E noi, con lui, proseguendo nella lettura, speriamo di essere sempre di più a capire cosa sta davvero accadendo, e di parlarci, metterci insieme, e provare a cambiare il futuro in meglio, ma non per pochi, per tutti.
LORETTA DELUCA
"Sistema Torino, Sistema Italia" mi ha fatto pensare alla fiaba di Andersen "I vestiti nuovi dell'imperatore", nella quale un intero popolo ammira i magnifici (e inesistenti) nuovi abiti del sovrano. Tranne un bambino, che urla "Il Re è nudo". Ecco, Zanna-Pagliassotti, come il bambino, ci mostra il sistema nudo e crudo. Si infila nei salotti e negli uffici del potere e fotografa i personaggi, di primo e secondo piano, che stanno dietro l'illusione di una città e di una società che qualcuno ha trasformato in un guscio luccicante ma desolatamente vuoto. Guscio nel quale si dibattono almeno tre tipi umani: i manovratori, quelli delle idee geniali e dei grandi mezzi, i potenti; gli assimilati, quelli che aspirano a un posticino, costi quel che costi, insieme a quelli che davvero ritengono che il sistema sia il migliore possibile perché scelgono di vederne solo un lato; e infine gli esclusi, i non previsti e non ammessi, come i ragazzi delle periferie, o gli auto esclusi, i consapevoli, quelli che il sistema lo denunciano e lo rigettano.
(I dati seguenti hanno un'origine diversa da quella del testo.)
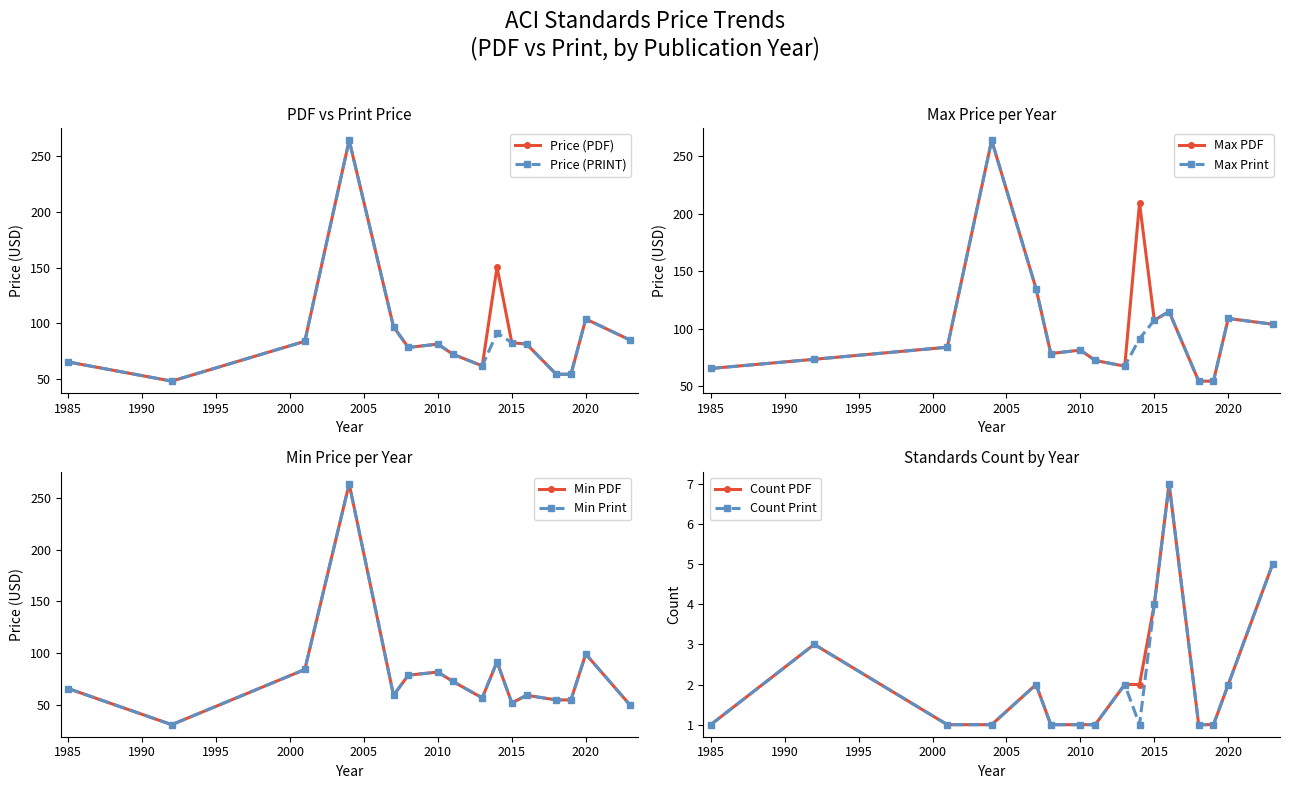

True or false: Price (PRINT) has more than 1 points higher than both neighbors.

True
Pagliassotti questa volta, attraverso le storie professionali e personali che racconta, appartenenti alla cornice narrativa del libro, aggiunge elementi di realtà, di concretezza, alle inchieste giornalistiche. La lettura è leggera, lo stile brillante e piacevole e siamo empaticamente più vicini agli effetti del sistema: che si traducono nelle vicende, a volte nelle piccinerie, dei personaggi, caratterizzati con pochi ma efficaci dettagli. Le descrizioni di atmosfere, luoghi, e anche persone sono rese in modo molto vivido, cogliendone le caratteristiche distintive a partire dalle quali il lettore può figurarsi benissimo la realtà e, nel caso dei personaggi, i pensieri e le emozioni che essi vivono.
Il protagonista, Pietro Zanna, nelle sue meditazioni deambulanti per la città trasmette la tragicità del sistema, ancor più che con i freddi numeri della documentazione giornalistica. E insieme alle suggestive descrizioni del centro città e dell'esperienza notturna della movida torinese, con le sue implicazioni sociologiche, ci comunica il proprio percorso interiore, la presa di coscienza, con amara conclusione, dello squallore che lo circonda.
Si sorride, spesso, ma con una certa inevitabile amarezza, delle figure rampanti del giornalismo, dei ridicoli vezzi degli uomini che detengono il potere. Non si sorride più, invece, quando il tritacarne del sistema investe le sue vittime, quando le distrugge, le sfrutta, le umilia.